- **Your objective**:
Pick out every line in the material below that contains the string "Distribute", and copy each one. Capital and lowercase letters must match.

- **Records for this task**:
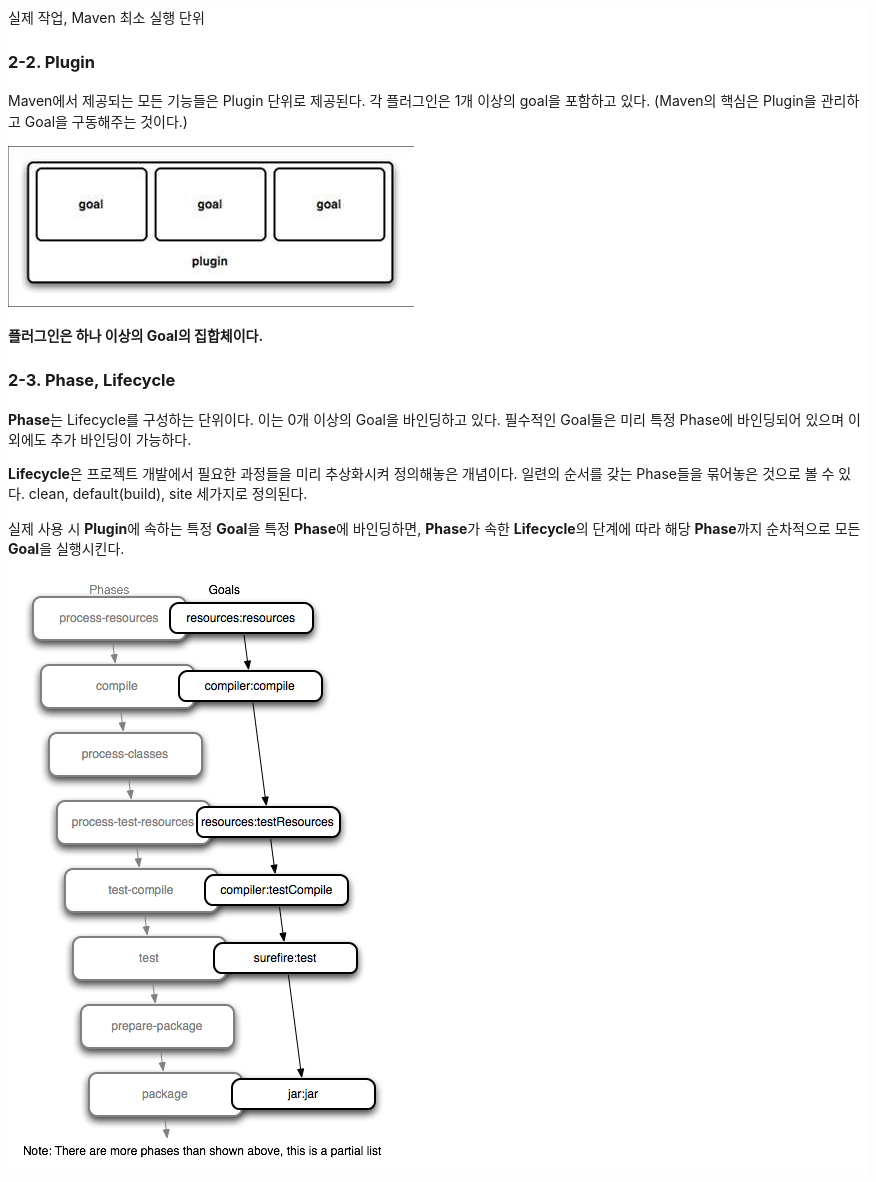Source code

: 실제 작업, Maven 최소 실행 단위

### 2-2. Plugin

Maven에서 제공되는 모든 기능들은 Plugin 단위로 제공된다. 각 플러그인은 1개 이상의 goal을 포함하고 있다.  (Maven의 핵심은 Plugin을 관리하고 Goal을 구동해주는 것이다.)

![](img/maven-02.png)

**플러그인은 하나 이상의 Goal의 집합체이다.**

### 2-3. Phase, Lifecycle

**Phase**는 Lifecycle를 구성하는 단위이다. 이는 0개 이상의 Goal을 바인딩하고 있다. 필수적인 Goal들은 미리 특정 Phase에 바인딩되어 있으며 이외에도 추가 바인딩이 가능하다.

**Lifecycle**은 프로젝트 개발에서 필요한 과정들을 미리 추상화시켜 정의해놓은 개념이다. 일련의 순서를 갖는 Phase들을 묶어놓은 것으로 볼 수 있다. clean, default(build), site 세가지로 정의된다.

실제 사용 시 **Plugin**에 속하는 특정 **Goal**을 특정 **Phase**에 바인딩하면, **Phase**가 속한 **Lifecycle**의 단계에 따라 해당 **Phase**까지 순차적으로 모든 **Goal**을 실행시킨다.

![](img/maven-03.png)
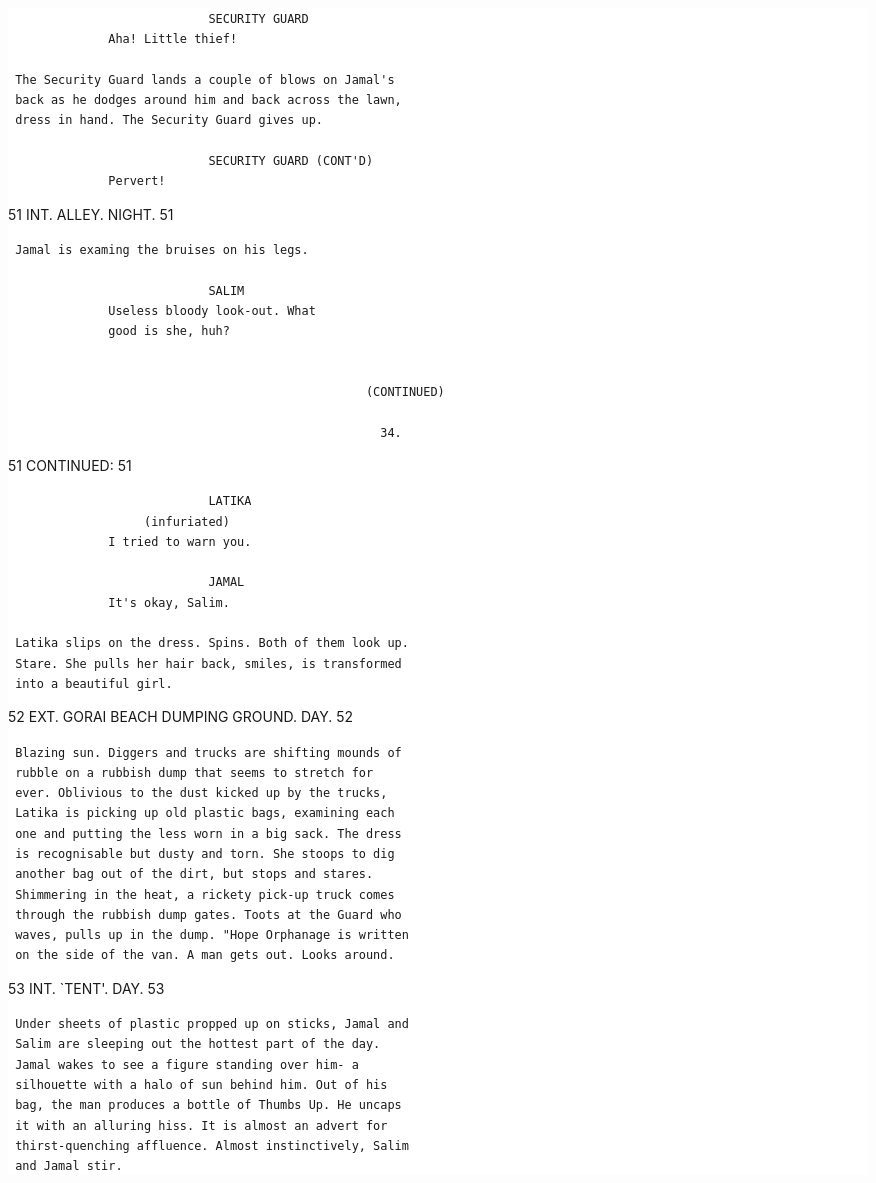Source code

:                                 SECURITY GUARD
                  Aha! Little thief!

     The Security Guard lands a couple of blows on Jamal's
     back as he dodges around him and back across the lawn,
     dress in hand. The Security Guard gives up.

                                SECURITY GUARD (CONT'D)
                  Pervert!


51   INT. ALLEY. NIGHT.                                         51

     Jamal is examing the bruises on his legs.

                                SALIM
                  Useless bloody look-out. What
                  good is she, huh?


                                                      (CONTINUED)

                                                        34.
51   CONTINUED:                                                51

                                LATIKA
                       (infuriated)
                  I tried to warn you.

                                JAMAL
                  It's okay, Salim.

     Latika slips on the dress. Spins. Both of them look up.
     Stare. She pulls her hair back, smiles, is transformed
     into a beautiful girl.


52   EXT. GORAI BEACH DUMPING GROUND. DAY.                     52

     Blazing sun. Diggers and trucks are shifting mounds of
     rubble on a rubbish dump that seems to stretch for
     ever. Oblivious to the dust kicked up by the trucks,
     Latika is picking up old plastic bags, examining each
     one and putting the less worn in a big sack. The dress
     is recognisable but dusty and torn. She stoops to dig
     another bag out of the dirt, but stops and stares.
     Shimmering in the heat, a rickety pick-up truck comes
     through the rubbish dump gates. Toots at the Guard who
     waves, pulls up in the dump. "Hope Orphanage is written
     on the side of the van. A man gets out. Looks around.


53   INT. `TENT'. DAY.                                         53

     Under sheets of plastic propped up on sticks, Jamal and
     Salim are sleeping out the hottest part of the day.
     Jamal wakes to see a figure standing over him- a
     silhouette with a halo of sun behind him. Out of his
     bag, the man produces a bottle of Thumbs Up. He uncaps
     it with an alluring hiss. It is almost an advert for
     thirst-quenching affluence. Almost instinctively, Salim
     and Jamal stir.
--
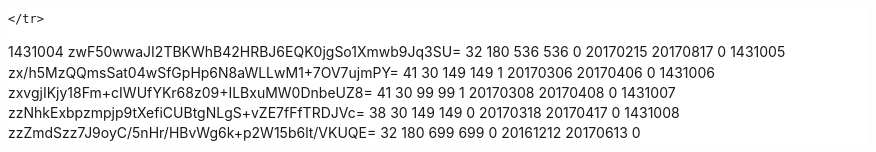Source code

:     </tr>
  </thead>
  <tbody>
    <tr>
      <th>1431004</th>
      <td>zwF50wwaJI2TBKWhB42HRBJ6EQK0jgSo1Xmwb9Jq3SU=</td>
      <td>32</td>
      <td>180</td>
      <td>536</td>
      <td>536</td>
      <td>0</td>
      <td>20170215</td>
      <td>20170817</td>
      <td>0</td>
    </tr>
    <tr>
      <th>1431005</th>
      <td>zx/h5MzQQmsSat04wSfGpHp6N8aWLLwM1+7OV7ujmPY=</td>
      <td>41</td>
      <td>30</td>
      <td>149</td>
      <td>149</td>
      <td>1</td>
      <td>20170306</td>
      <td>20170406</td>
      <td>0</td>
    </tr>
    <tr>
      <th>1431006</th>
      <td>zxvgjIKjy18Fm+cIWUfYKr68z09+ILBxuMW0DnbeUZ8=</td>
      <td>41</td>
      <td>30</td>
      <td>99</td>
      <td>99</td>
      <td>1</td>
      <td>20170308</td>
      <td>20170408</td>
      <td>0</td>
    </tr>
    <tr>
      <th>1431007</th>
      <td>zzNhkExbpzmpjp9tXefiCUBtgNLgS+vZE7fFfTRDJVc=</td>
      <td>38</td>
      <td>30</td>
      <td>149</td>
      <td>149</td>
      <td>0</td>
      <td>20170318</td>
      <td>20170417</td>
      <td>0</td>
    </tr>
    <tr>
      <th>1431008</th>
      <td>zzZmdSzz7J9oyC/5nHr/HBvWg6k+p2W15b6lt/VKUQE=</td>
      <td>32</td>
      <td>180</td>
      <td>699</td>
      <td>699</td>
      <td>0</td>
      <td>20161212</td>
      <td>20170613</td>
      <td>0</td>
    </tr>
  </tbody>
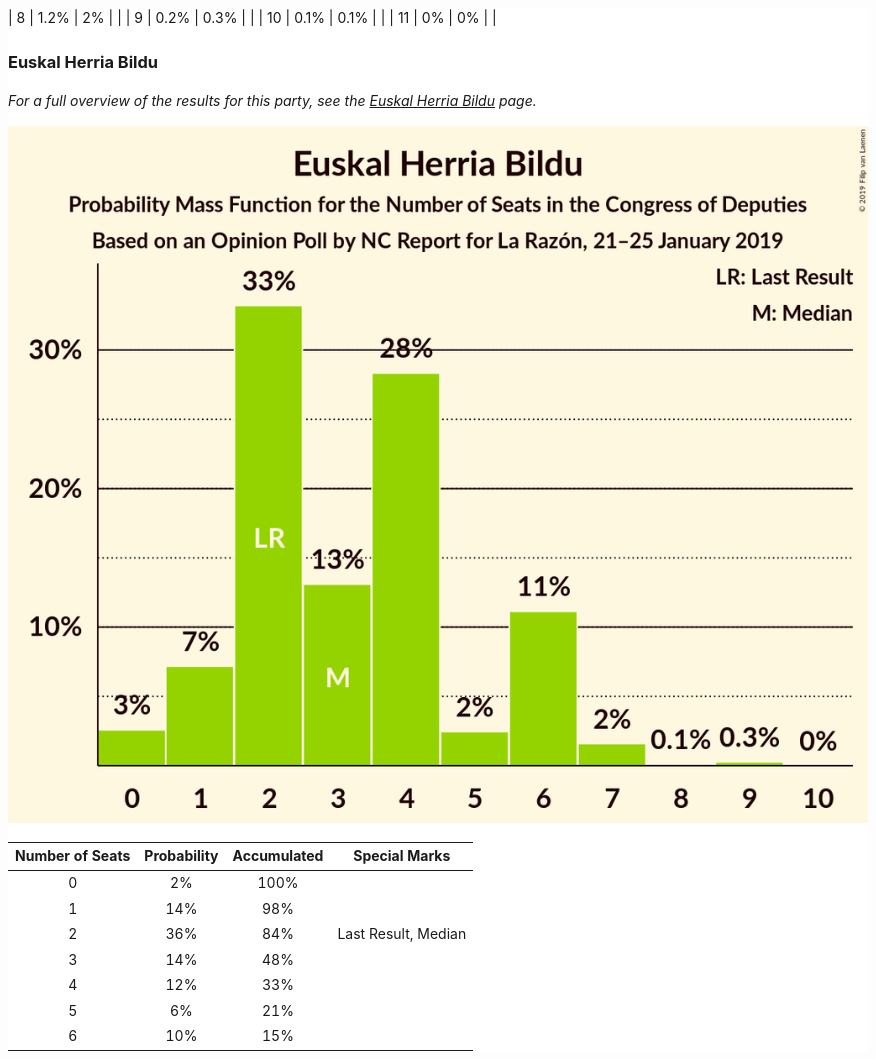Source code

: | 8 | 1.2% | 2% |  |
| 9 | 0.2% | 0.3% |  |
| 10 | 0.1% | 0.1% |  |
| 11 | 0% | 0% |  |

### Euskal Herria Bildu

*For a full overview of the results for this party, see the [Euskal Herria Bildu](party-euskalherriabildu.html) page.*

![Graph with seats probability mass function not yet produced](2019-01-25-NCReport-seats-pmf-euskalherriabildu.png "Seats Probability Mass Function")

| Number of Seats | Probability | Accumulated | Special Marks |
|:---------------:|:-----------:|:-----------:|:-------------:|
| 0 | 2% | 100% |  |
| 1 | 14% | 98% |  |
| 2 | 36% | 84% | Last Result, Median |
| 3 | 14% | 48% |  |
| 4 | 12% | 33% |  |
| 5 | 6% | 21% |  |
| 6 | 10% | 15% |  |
==
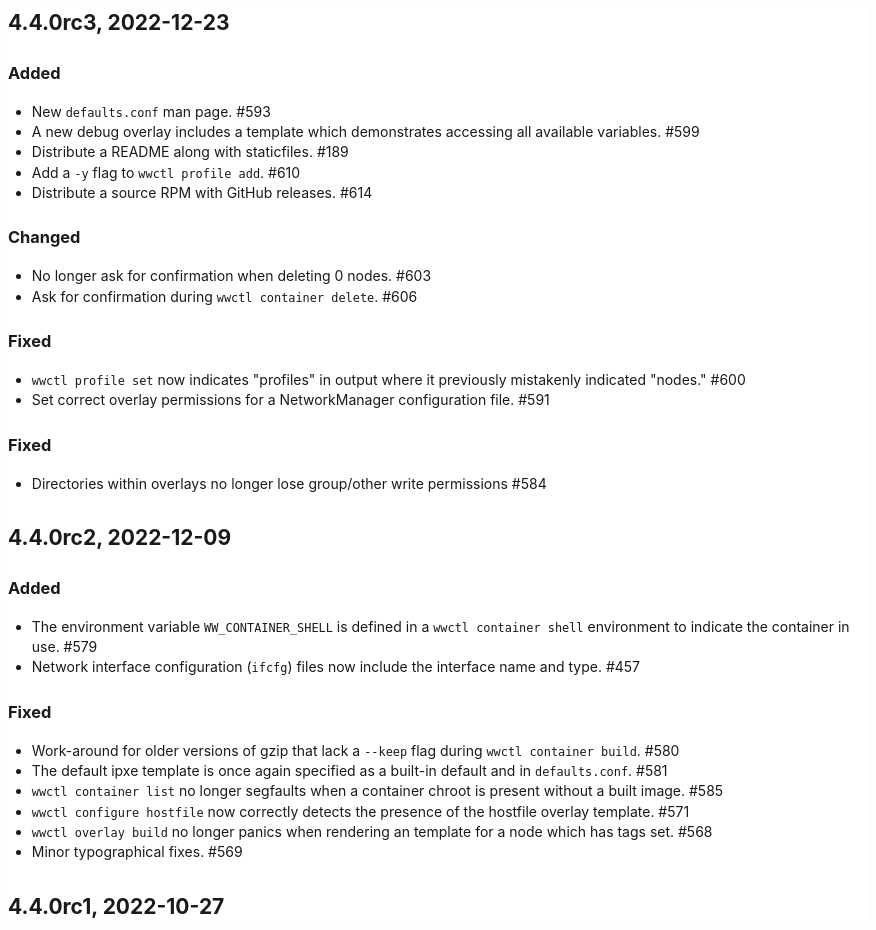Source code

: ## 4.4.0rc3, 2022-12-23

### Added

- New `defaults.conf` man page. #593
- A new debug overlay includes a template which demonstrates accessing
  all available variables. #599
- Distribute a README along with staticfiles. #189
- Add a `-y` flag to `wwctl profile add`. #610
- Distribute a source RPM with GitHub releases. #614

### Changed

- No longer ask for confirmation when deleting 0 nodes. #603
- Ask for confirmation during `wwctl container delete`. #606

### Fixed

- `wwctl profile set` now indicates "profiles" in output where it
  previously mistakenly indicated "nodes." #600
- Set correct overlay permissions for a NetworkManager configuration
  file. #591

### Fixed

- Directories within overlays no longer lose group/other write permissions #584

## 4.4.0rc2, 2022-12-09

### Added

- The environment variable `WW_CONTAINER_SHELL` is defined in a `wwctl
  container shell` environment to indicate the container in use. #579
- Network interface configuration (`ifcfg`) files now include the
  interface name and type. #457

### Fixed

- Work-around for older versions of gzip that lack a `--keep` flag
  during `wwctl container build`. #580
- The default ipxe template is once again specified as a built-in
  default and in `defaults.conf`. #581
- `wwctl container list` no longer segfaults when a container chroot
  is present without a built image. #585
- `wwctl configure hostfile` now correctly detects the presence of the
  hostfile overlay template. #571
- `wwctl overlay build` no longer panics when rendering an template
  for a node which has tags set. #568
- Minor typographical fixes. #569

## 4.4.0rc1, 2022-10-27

- **Response below**:
- Distribute a README along with staticfiles. #189
- Distribute a source RPM with GitHub releases. #614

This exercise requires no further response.